■ INSTRUCTIONS FOR THE TASK ■
Look through the entries for the string "Right", and copy each line that holds it.

■ INPUT DATA ■
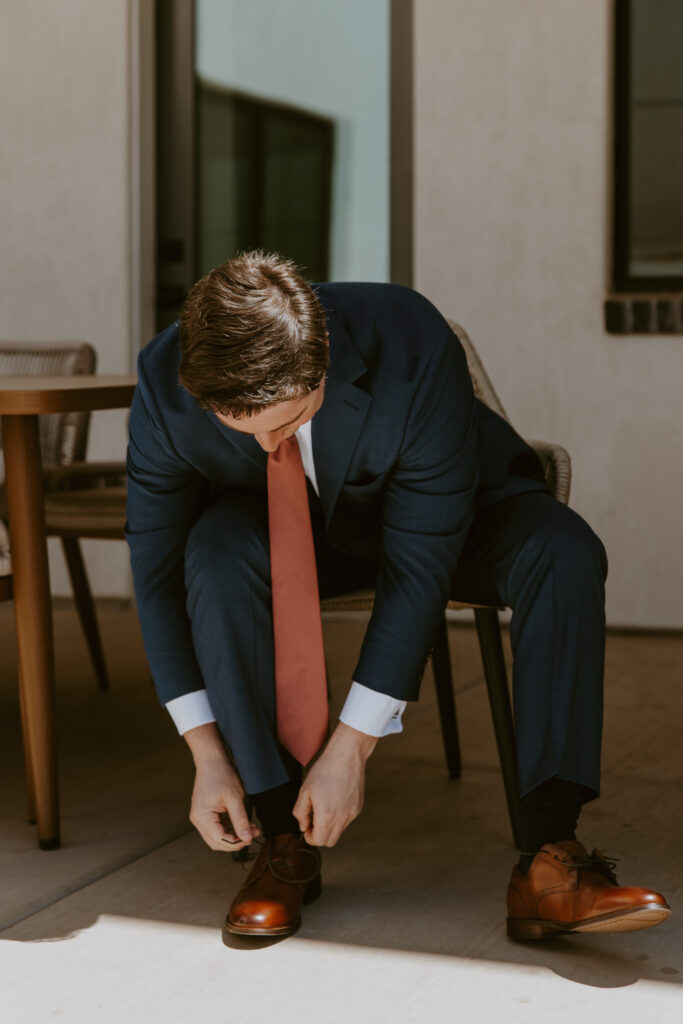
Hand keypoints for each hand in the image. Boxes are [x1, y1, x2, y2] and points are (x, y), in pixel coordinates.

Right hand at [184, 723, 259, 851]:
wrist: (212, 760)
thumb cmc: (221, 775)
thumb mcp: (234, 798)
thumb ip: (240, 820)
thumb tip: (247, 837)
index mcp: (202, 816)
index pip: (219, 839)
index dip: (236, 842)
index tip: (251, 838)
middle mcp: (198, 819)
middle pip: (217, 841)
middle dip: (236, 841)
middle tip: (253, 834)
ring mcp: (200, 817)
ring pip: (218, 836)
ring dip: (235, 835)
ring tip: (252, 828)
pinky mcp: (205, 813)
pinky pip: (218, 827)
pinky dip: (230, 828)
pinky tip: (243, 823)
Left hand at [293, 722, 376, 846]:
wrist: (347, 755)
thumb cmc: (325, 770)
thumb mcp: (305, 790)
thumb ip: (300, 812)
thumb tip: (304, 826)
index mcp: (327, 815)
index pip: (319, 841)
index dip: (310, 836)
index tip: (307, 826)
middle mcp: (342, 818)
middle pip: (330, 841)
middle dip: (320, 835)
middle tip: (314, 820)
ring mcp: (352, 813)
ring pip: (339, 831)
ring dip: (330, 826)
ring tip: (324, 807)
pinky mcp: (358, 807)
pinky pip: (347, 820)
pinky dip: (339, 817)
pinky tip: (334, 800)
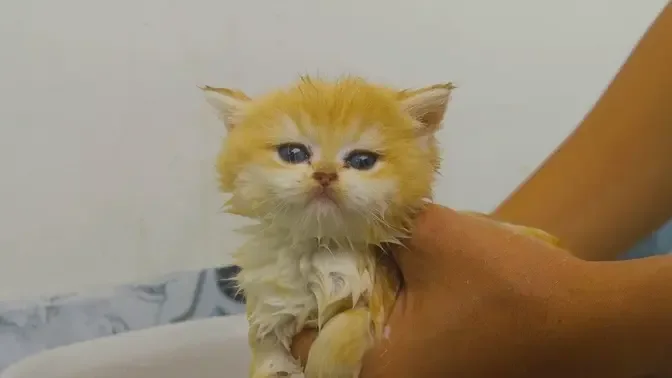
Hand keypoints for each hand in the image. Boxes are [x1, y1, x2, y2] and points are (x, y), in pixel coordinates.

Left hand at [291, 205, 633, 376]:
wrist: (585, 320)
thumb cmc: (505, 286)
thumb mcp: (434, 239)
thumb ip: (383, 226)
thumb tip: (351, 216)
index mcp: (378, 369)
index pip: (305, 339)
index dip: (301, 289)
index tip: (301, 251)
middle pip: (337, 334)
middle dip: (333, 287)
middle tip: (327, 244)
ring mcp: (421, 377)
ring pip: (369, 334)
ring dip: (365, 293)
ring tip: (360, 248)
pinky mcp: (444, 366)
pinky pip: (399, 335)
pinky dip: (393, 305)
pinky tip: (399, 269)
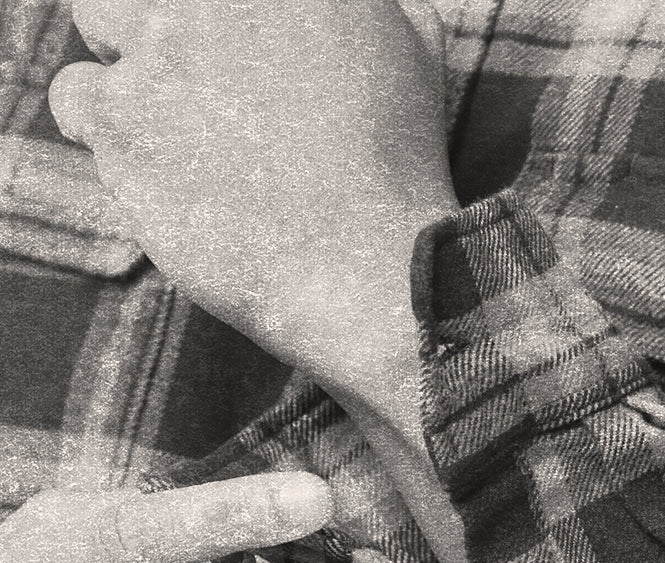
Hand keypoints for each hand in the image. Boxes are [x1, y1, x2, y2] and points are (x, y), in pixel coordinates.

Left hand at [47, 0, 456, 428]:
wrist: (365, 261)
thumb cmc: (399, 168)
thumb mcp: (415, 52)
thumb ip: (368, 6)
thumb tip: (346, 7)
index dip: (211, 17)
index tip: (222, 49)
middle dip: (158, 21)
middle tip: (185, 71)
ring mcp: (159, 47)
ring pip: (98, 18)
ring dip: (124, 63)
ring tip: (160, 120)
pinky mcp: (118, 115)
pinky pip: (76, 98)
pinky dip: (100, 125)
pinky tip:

---

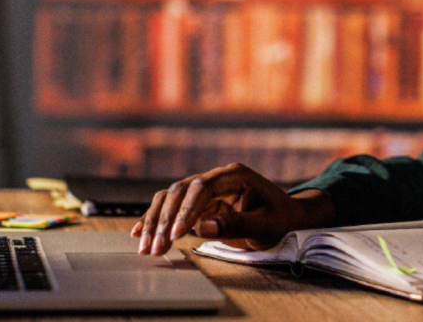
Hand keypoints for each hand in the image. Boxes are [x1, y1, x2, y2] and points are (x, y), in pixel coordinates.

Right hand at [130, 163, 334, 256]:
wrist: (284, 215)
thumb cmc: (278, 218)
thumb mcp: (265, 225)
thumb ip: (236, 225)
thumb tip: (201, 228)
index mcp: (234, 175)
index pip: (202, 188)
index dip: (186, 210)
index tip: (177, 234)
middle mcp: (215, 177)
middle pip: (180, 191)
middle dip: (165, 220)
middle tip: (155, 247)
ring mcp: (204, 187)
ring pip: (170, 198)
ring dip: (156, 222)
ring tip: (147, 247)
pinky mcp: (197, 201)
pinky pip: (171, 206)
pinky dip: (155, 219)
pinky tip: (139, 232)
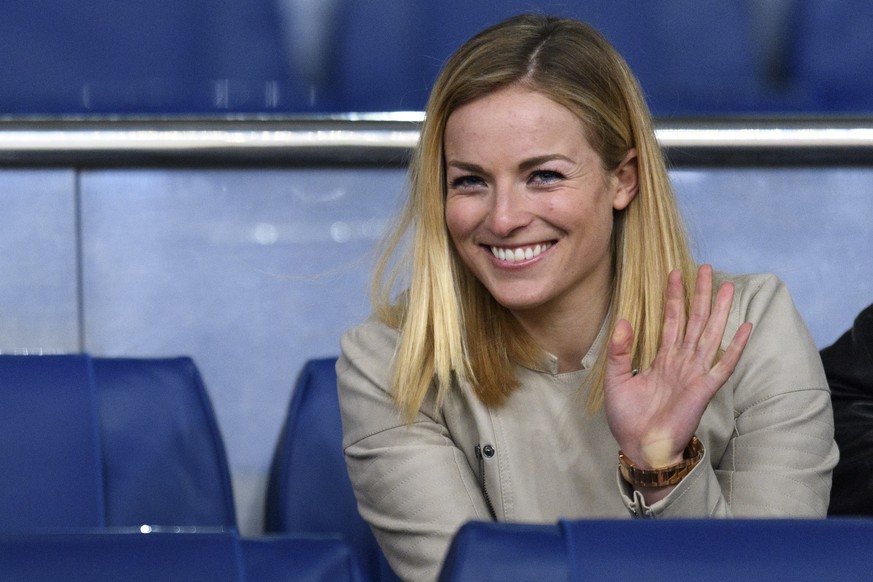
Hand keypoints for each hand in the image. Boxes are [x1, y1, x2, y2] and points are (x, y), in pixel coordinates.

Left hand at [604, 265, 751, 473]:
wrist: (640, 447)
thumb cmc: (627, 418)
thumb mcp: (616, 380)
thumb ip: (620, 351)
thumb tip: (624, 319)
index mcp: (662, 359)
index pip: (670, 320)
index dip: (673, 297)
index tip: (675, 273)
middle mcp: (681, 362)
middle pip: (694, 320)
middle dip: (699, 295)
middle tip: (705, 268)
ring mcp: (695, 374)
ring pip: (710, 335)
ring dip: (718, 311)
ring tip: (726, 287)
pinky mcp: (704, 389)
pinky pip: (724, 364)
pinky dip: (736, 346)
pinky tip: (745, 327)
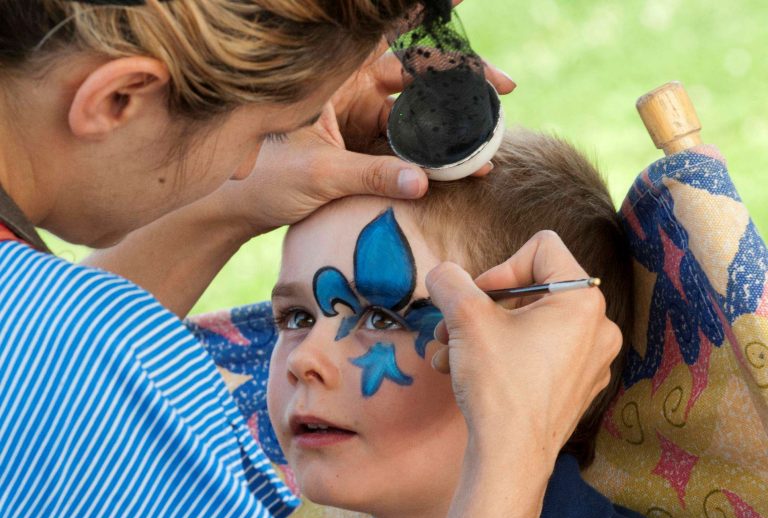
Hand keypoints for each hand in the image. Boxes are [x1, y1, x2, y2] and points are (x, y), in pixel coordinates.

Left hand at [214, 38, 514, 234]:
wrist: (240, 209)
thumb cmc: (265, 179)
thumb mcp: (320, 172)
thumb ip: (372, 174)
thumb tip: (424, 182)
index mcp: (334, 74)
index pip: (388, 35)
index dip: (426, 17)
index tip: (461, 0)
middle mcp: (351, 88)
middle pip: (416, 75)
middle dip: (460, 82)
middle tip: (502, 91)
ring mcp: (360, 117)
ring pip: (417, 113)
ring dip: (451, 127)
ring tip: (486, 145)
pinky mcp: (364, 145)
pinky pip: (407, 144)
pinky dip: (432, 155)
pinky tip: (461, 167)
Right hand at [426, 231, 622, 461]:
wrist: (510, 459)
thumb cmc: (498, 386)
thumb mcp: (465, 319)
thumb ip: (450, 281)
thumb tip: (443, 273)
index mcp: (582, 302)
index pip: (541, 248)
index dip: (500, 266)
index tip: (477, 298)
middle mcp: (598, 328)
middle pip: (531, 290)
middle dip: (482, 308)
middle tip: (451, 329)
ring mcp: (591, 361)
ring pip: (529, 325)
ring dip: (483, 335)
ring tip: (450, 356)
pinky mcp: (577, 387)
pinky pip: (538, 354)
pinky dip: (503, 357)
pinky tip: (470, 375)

■ SOLVED PROBLEM ■
Right hand at [184, 723, 259, 851]:
Right hand at [130, 163, 334, 256]:
Right hand at [426, 231, 622, 461]:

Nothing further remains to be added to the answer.